When we choose to walk the path of love we expose ourselves to blissful and agonizing possibilities alike. And it isn’t always the other person’s fault that things don’t work out. This sort of leads to a perceptional error of what truly is the implication of any relationship. It might be the same for every stakeholder yet one or only a few of them might consider themselves on a testing tide. This, in my opinion, is many times the foundation of so many misjudgments. And it is often after we misjudge that we make the most terrible choice of not forgiving someone.

What is forgiveness after all? Underneath the ornamental adages and solemn verses often employed to explain its meaning, forgiveness is simply the act of being able to understand. Just ask yourself if you lack this ability or do you possess it. I want you to ask this question because what really concerns me is the alarmingly large number of times there is a mistaken discernment of truth under which these decisions to forgive or not forgive are taken.
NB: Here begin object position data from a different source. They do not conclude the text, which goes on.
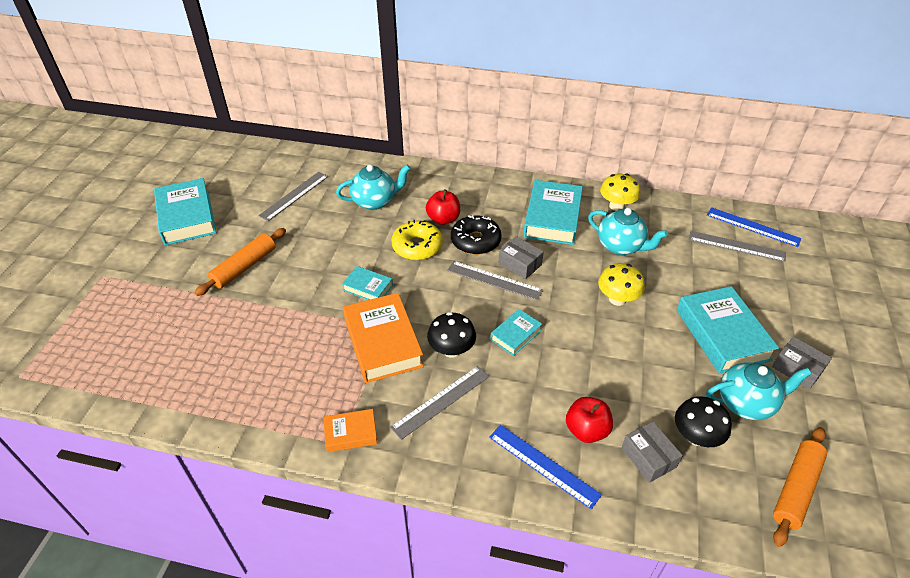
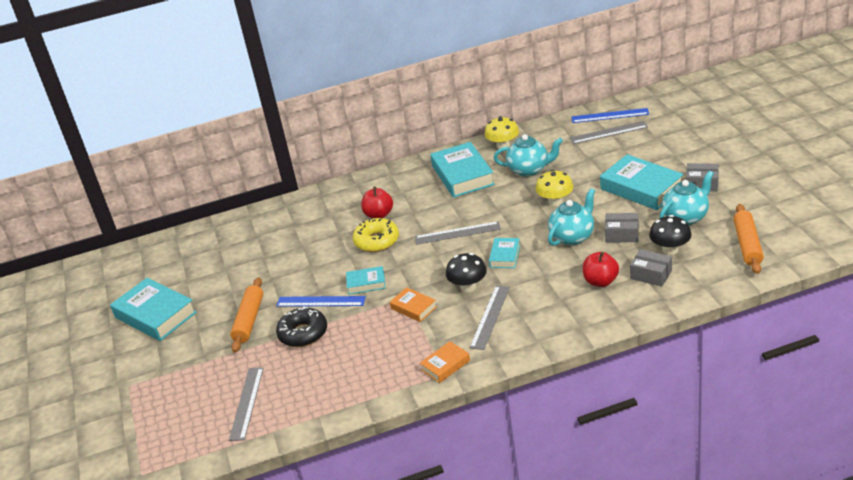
camera: 25 degrees left, 10 degrees down
grey ruler [258,172,328,221] -> grey ruler moved to [229,367,264,441]
turquoise teapot [336,165,411,210] -> turquoise teapot moved to [548,188,595,246]
orange book [343,293,424,383] -> orange book [390,287,437,322], size x0.52
black donut [451,215,501,255] -> black donut moved to [276,306,327,347]
blue ruler [489,425,602,509] -> blue ruler moved to [276,296,366,307]
grey box [499,236,544,279] -> grey box moved to [605,213,639,242]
Anyone who knows the colossal power of circumstances knows what it can have you do. It can break through the most foolproof barrier of logic and rationales. So even if I may, on a rigid interpretation of things, hold him accountable, I'd still be very careful as to what punishment I sentence him to. Sometimes our acts may hurt despite that hurt never being our real intention. We can't afford to forget the difference. That difference may at times be hazy but it makes all the difference between what is fair and what is outright injustice.
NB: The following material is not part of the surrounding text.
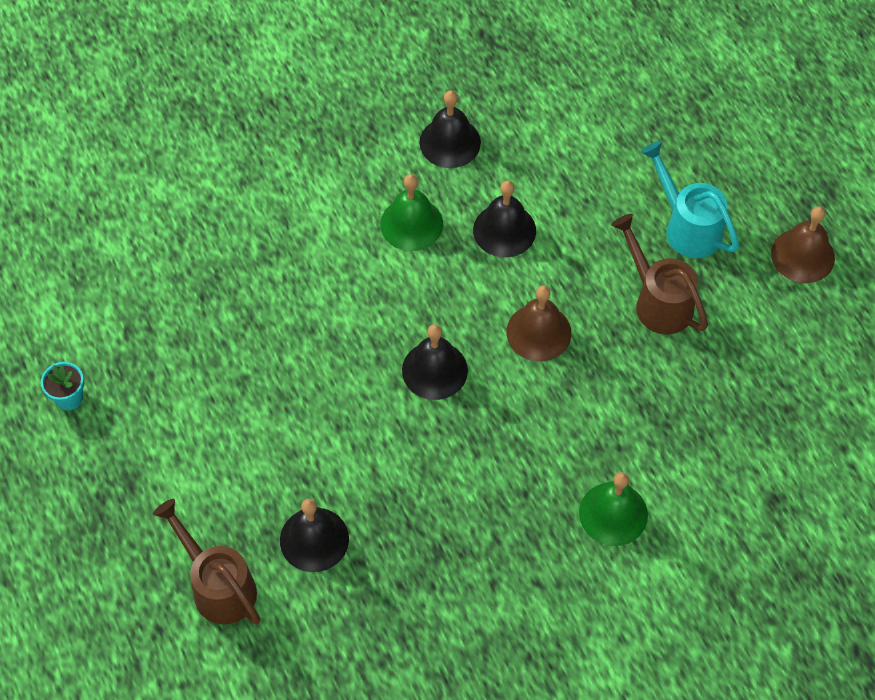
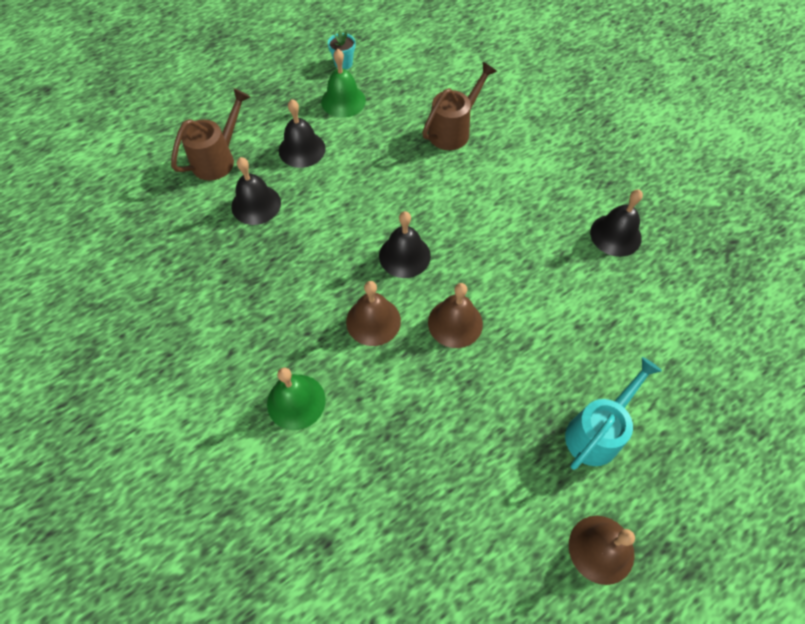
camera: 80 degrees right, 0 degrees up
green bell [380,174,443,251] -> green bell moved to [321,49,366,118]
black bell [473,180,536,257] -> black bell moved to [279,99,326,168]
brown watering can [611,214,708,335] -> brown watering can moved to [422,62,497,150]
none -> brown bell [346,281,401,346]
But my friend’s was a heart pining in love and loss. Sometimes for a pining heart, drops of joy are squeezed away and that can trick the mind and turn the most ostensible truth into a lie. I cannot ignore how the man, my friend’s perceived tormentor is equally a victim of the circumstances. But that's a truth which is way beyond my friend's reach. Such truths are never meant to reveal themselves and we spend our lives thinking that what we have been allowed to see is the whole thing.

It is therefore sometimes a common notion that we are alright in not forgiving, thinking that we have enough reasons to choose how we choose. But are we careful enough to judge the basis of that choice? To weigh it in the scales of right and wrong? In simple words, when we decide not to forgive someone do we ask ourselves whether we know how even a short walk in his shoes feels like. What if he is blameless? Maybe not to an unconcerned onlooker but to one who is ready to understand the ‘why’ of things. Truth is, forgiveness is not as much the issue here as is the tragic perception of what’s faulty in someone’s acts. To that misconception there is the most unspeakable consequence.
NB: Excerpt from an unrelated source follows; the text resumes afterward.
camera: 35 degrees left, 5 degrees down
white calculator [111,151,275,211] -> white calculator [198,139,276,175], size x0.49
We need to remember that when we decide to declare someone guilty and unworthy of forgiveness we must be absolutely certain that he deserves it. We must make sure that there is nothing to mitigate his culpability. That there is nothing hidden in the dark which we never saw, which we never could have seen, things that make an exception. The next time you decide to pull up your wits and declare that ‘I can’t forgive’ think again. There might just be a thorn in the shoe that person wears, one that makes him bleed all the same, the blood whose marks you won’t ever see.